# Frustrated



## w.s.winstonsarah (May 4, 2010)

I had hopped that things by now would be better, but hey I guess I am just another statistic. My wife has yet to gain any drive since my last post in May 2010. She recently went back to school, she is in her 2nd semester of her MBA degree. Now she reads, studies, writes papers, case studies ...... 7 days a week. Now I support her 100% in doing what she wants to achieve in life, I am her life partner, we are soul-mates. However, I realize now that we are not sex mates there is a difference, lucky me! Now apparently while in her younger days in college the first time like us all we had our fun, but she leaves me to believe that she had plenty of sex mates, friends with benefits. Is she spent? This leaves me to fell inadequate, so I questioned my size, manhood, performance, all of it... Did i size up all the questions a man would ask himself. I have fantasies about her as I should she is my wife. I want the chance to fulfill these, is that too much to ask? Aren't we suppose to submit to each other?? Fulfill each others needs? When do I get my time? Why sleep naked if I cant touch??  It just amazes me how sex can start out with so much frequency, intensity, and then blah.. Why?


----------



## IanIronwood (Jan 7, 2011)

w.s.winstonsarah said:


> I had hopped that things by now would be better, but hey I guess I am just another statistic. My wife has yet to gain any drive since my last post in May 2010. She recently went back to school, she is in her 2nd semester of her MBA degree. Now she reads, studies, writes papers, case studies ...... 7 days a week. Now I support her 100% in doing what she wants to achieve in life, I am her life partner, we are soul-mates. However, I realize now that we are not sex mates there is a difference, lucky me! Now apparently while in her younger days in college the first time like us all we had our fun, but she leaves me to believe that she had plenty of sex mates, friends with benefits. Is she spent? This leaves me to fell inadequate, so I questioned my size, manhood, performance, all of it... Did i size up all the questions a man would ask himself. I have fantasies about her as I should she is my wife. I want the chance to fulfill these, is that too much to ask? Aren't we suppose to submit to each other?? Fulfill each others needs? When do I get my time? Why sleep naked if I cant touch??  It just amazes me how sex can start out with so much frequency, intensity, and then blah.. Why?

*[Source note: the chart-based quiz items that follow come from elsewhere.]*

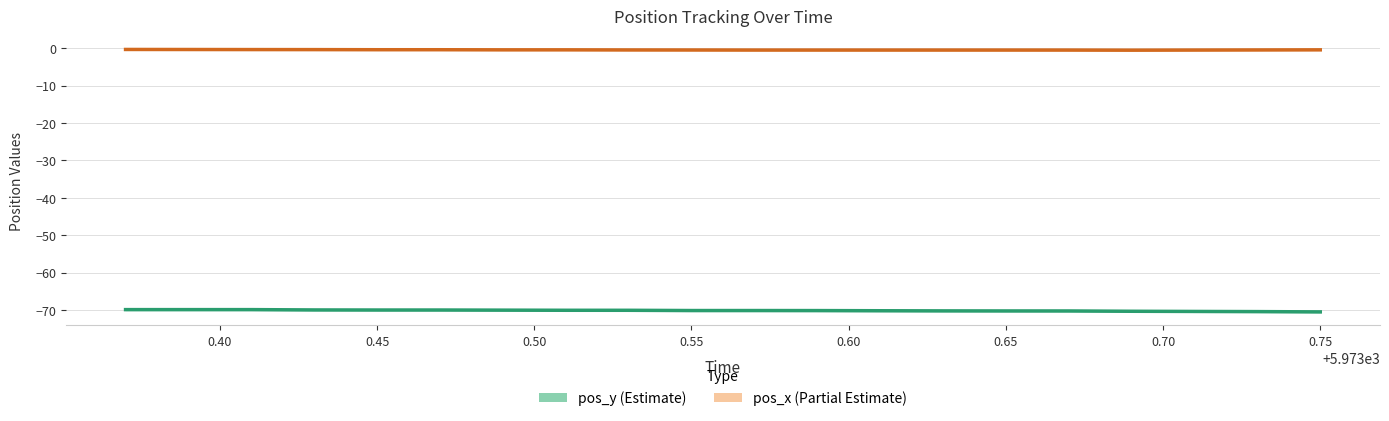

What is the total value across all series at 0.50?

-70.3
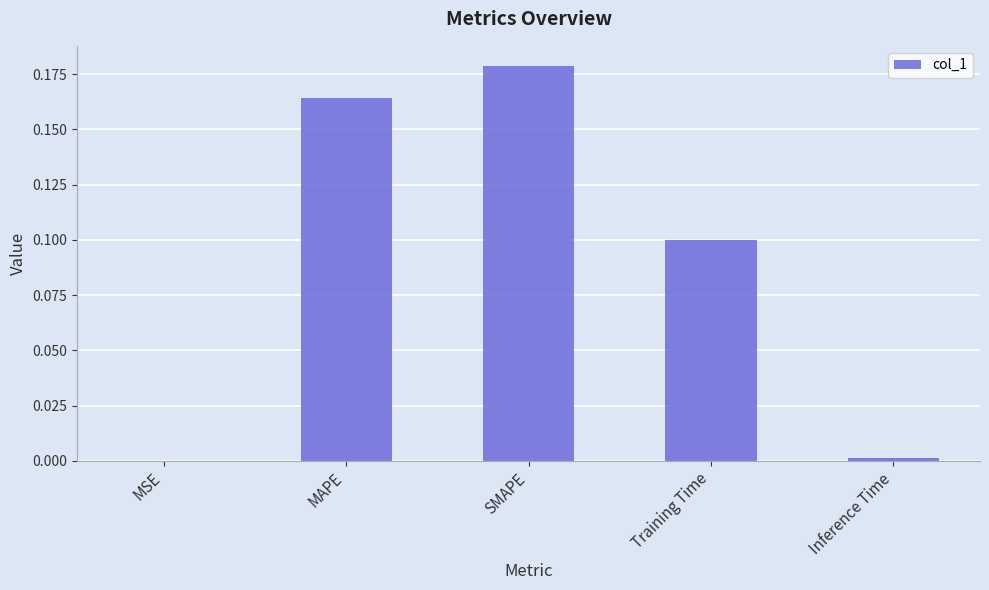

Are the bars grouped side by side (vs. stacked)?

No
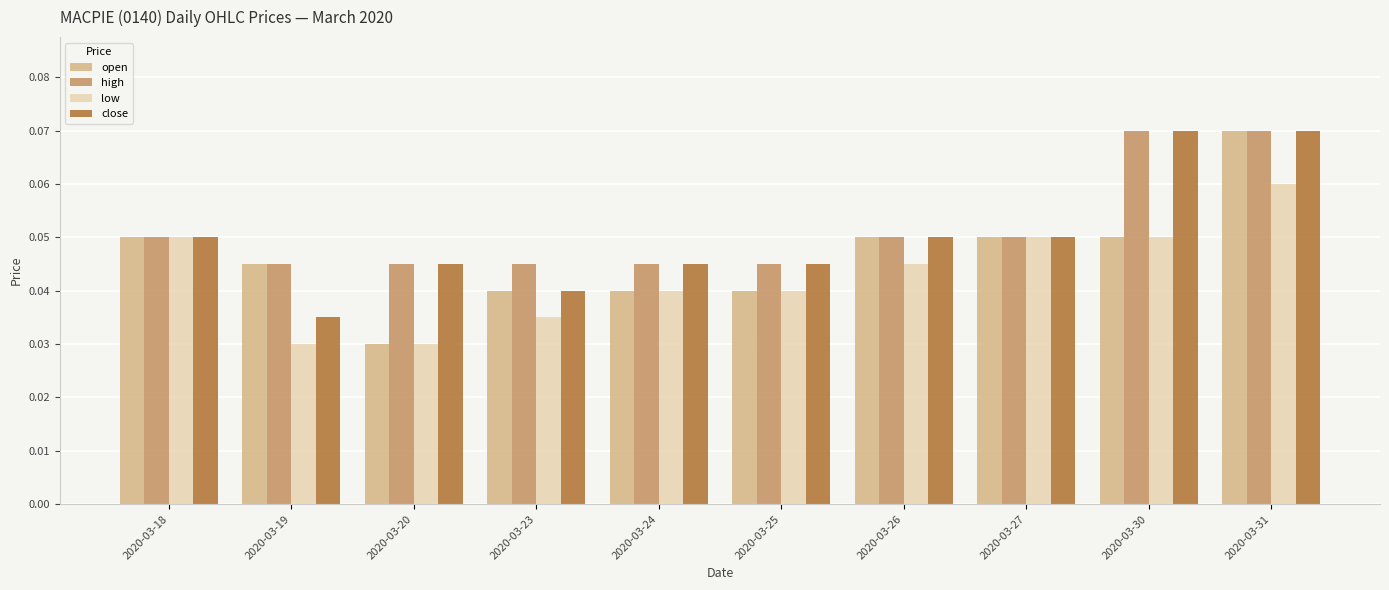

At which category is the sum across all series the highest?

2020-03-31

Dude. Time to throw a hissy fit.

People underestimate the power of a good hissy fit in a relationship -- for one thing, it's seen almost exclusively as a feminine tool, but in actuality, when properly done, it's just as valuable for a man without being emasculating. There are those folks who think any kind of acrimony in a relationship is bad, but the fact is that conflicts like this are going to arise and sometimes it's better to take control of them than to let them take control of you.

So tell your wife, politely, that you want to set a time to discuss your relationship, and get a firm commitment without elaborating further. That should scare her enough to let her know you're serious because guys just hate relationship discussions. If you're instigating one, it's important. Try to do it off-premises at a restaurant or some other public place, because that, too, will alarm her. After all, people like to break up in public places. Further it gets you both on neutral territory and away from the bedroom, where such a discussion will largely be counterproductive.

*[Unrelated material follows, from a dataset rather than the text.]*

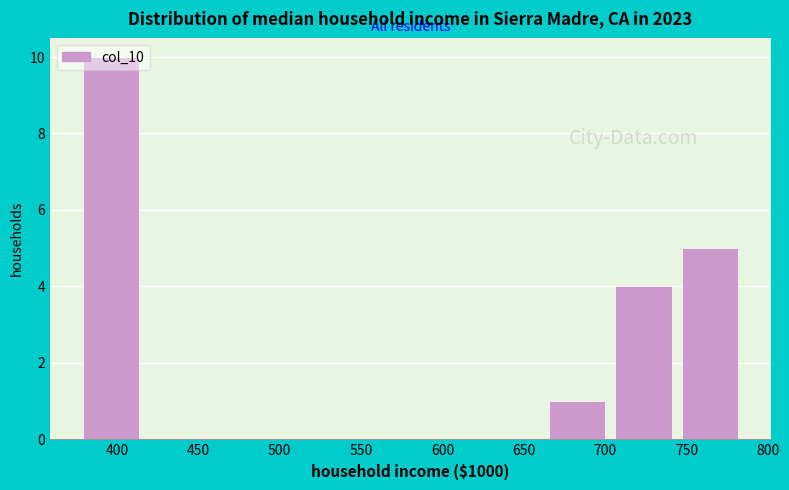

What is the height of the bar covering 705 to 745 on the x-axis? Neither the bar edges nor the heights are printed on the chart, so give them approximately, as read against the axes.

4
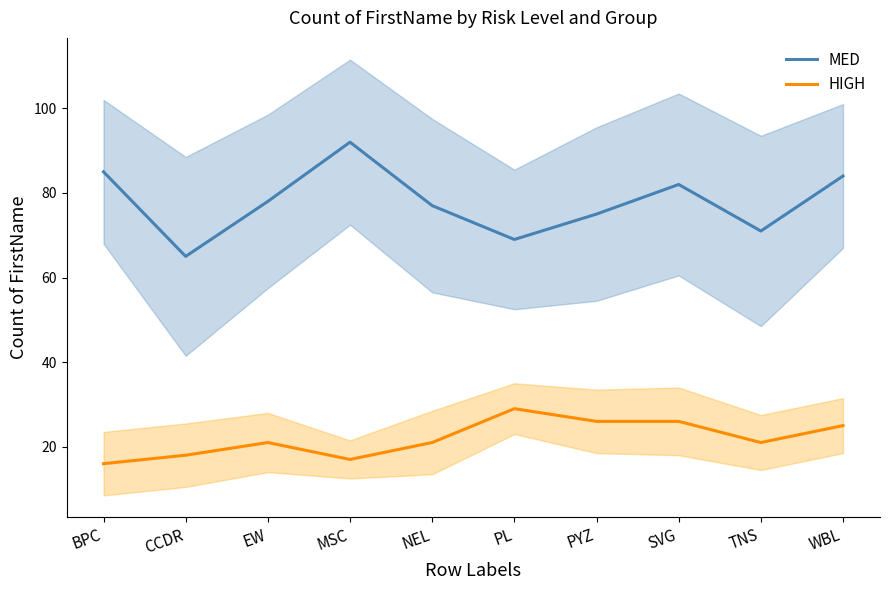

How many series are shown in this chart?

2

Once you've got her attention, say, over dinner one night, tell her that you've been doing a lot of thinking and reflecting and cultivating perspective, and that you have an issue: your sex life. You know she's busy, you support her career, you love her dearly . . . but your growing dissatisfaction with the direction of your sex life is causing you concern and anxiety.

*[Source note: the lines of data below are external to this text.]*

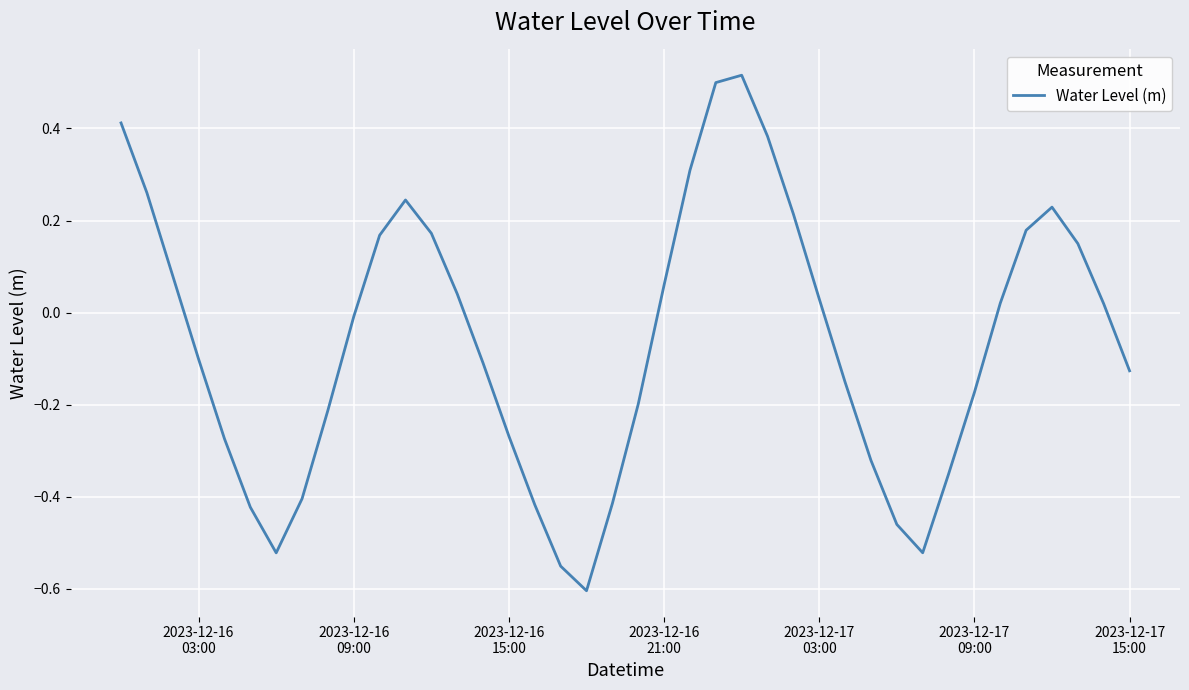

Does the chart display data point markers on the line(s)?

No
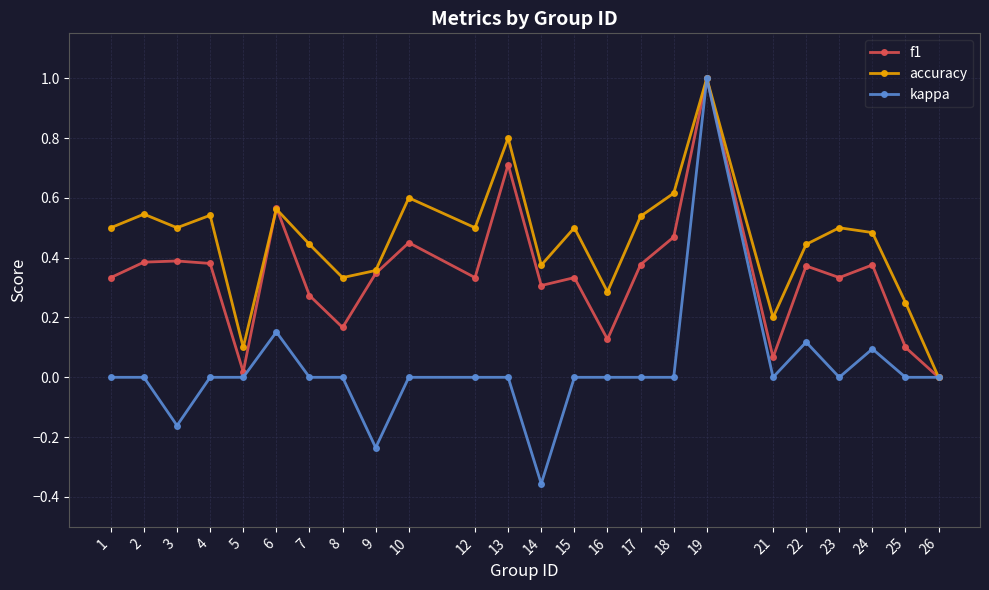

Which series has the largest total across all categories?

accuracy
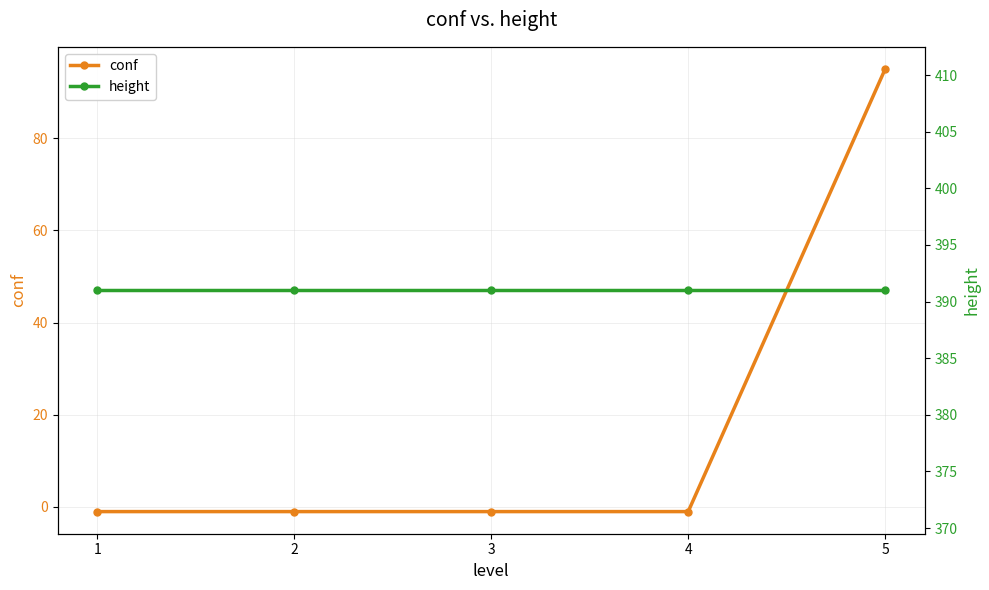

True or false: height has a value of 616 at 3.

False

It's important you don't come across like a beta wimp in this discussion -- you aren't asking her permission for more sex, please, you are telling her that you are unsatisfied, you want to improve the situation, and you are calling on her to devote more time and effort to it for the sake of an otherwise splendid relationship. Be serious. Don't back down. You aren't handing her an ultimatum, you're bringing an issue of serious concern to her attention. 

And if she gives you resistance, look her dead in the eye, once she's quieted down, and tell her "This is important to me." Repeat if necessary. Don't let her shame you out of it, talk you out of it, guilt you out of it. Don't be afraid to appear unreasonable. "This is important to me". 

I think you'll find her response telling.


----------